Start of Provided entries

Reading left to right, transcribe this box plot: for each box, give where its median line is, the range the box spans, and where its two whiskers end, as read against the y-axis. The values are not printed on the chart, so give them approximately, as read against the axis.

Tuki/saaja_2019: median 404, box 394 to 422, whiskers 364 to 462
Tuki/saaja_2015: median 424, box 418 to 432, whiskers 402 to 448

End of Provided entries
Start of Provided entries

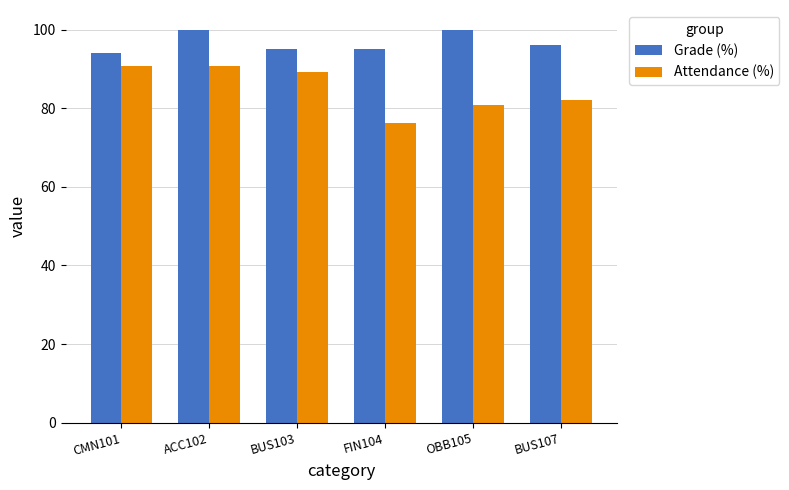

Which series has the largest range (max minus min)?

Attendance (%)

End of Provided entries

Assigned task
Format the data between the line containing "Which series has" and the line containing "Attendance (%)", inclusive, as a numbered list, leaving out blank lines.

Expected answer
1. Which series has the largest range (max minus min)?
2. Attendance (%)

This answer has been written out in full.